Balance boards also work wonders. I found one at an Odd Lots store and it is the most demanded tool I have at school, with all ages! Some use it under their feet while they are sitting, some stand on it for short bursts and I have one that stands on it to read and another stands on when she has a longer writing assignment.
I picked up some small massage knobs (for lack of a better term) at a local Dollar Store. One version looked like a small brush and one had more knobby bristles. These are great for a quick pick me up once a class or so and one boy likes to keep one in reach and rub it on his leg periodically which helps reset his attention.

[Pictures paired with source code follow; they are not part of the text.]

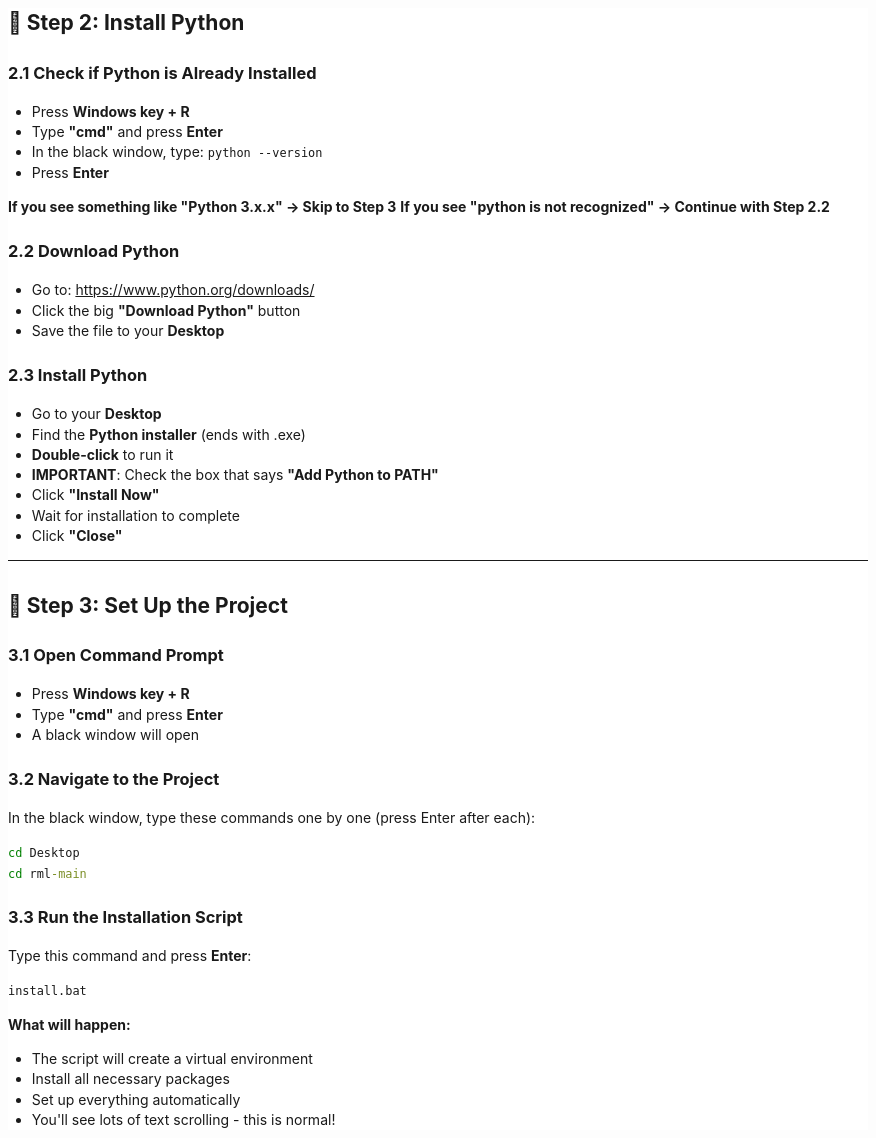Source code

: ## 🐍 Step 2: Install Python

### 2.1 Check if Python is Already Installed
- Press **Windows key + R**
- Type **"cmd"** and press **Enter**
- In the black window, type: `python --version`
- Press **Enter**

**If you see something like "Python 3.x.x" → Skip to Step 3**
**If you see "python is not recognized" → Continue with Step 2.2**

### 2.2 Download Python
- Go to: https://www.python.org/downloads/
- Click the big **"Download Python"** button
- Save the file to your **Desktop**

### 2.3 Install Python
- Go to your **Desktop**
- Find the **Python installer** (ends with .exe)
- **Double-click** to run it
- **IMPORTANT**: Check the box that says **"Add Python to PATH"**
- Click **"Install Now"**
- Wait for installation to complete
- Click **"Close"**

---

## 🚀 Step 3: Set Up the Project

### 3.1 Open Command Prompt
- Press **Windows key + R**
- Type **"cmd"** and press **Enter**
- A black window will open

### 3.2 Navigate to the Project
In the black window, type these commands one by one (press Enter after each):

```cmd
cd Desktop
cd rml-main
```

### 3.3 Run the Installation Script
Type this command and press **Enter**:

```cmd
install.bat
```

**What will happen:**
- The script will create a virtual environment
- Install all necessary packages
- Set up everything automatically
- You'll see lots of text scrolling - this is normal!
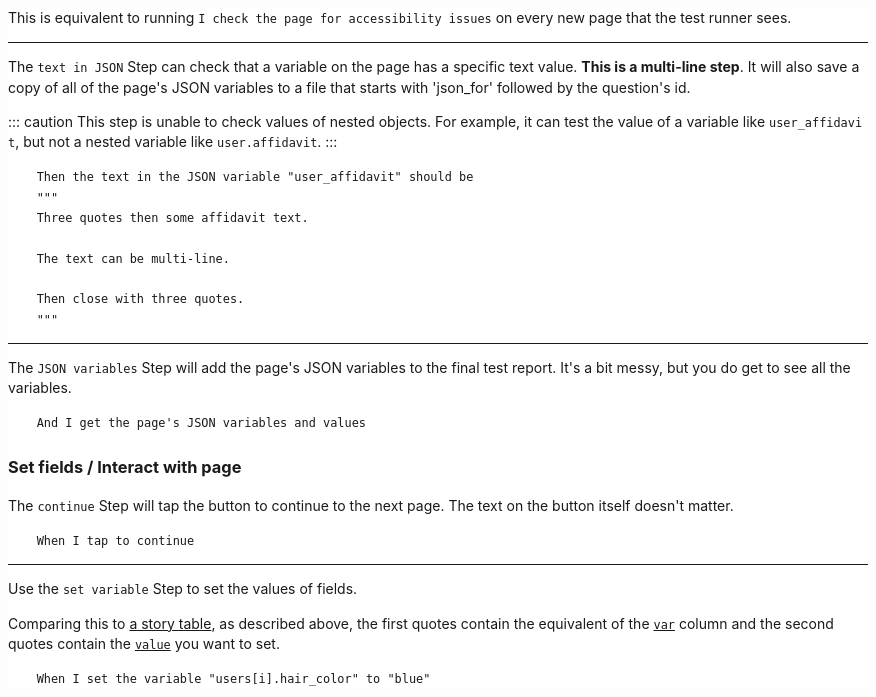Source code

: This is equivalent to running `I check the page for accessibility issues` on every new page
that the test runner sees.

---

The `text in JSON` Step can check that a variable on the page has a specific text value. **This is a multi-line step**. It will also save a copy of all of the page's JSON variables to a file that starts with 'json_for' followed by the question's id.

::: caution
This step is unable to check values of nested objects. For example, it can test the value of a variable like `user_affidavit`, but not a nested variable like `user.affidavit`.
:::

```
    Then the text in the JSON variable "user_affidavit" should be
    """
    Three quotes then some affidavit text.

    The text can be multi-line.

    Then close with three quotes.
    """
```

---

The `JSON variables` Step will add the page's JSON variables to the final test report. It's a bit messy, but you do get to see all the variables.

```
    And I get the page's JSON variables and values
```







### Set fields / Interact with page

The `continue` Step will tap the button to continue to the next page. The text on the button itself doesn't matter.

```
    When I tap to continue
```

---

Use the `set variable` Step to set the values of fields.

Comparing this to [a story table](#story-tables), as described above, the first quotes contain the equivalent of the [`var`](#var) column and the second quotes contain the [`value`](#value) you want to set.

```
    When I set the variable "users[i].hair_color" to "blue"
```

Another teacher found some inexpensive massage tools like this that vibrate and the elementary students use these at times. Viking Fitness also has vibrating pillows available and there are many other options online I'm sure.
At home, we have a pad that goes on the couch and we can set it to heat (for my fibro days this is great) and can set it to vibrate also, which works well in short bursts once a day for my daughter. If she is getting out of sorts or we know we'll be going somewhere that will overload her senses, she parks on the vibrating cushion for 5-10 minutes - fun and effective!
Fidget Tools and Fine Motor
We bought one of these for my daughter and I love it - so does she. It's portable and soothing and all one piece. You can take it apart I think, but that is not the goal which can help it be less distracting.
Other options I've used in the classroom include stones (from a planter that broke), fabric swatches, placing small strips of velcro and some smooth fabric on notebook covers, we use TheraPutty and squishy balls, I've also used hand grippers from the Dollar Store or twisty stick. I know these have a different name, but they are from the craft section of some store and don't have pointy ends like pipe cleaners or bent paper clips.
Some Sources for Sensory Tools
Our best resource is our OT at school. She is full of ideas and is great at finding cost affordable options. Her favorite easy recommendation is a water bottle. Sucking is one of the most soothing actions for the nervous system apparently and water is great.
Be sure to browse your local Dollar Store, Target or Odd Lots. Thing tactile and think management. Lots of pieces will be found all over!
I have found that when looking for ideas or materials on the internet, I can find some things by searching with sensory integration, but I find more at occupational therapy sites. Most of them even have separate sections just for sensory tools.
Some places I like on the web:
* Viking Fitness, Grand Rapids, MI and on the web
* Dream Catcher Weighted Blankets (these are a little pricey for classroom use, but a great resource to recommend to parents)
* Therapro - discount occupational therapy supplies.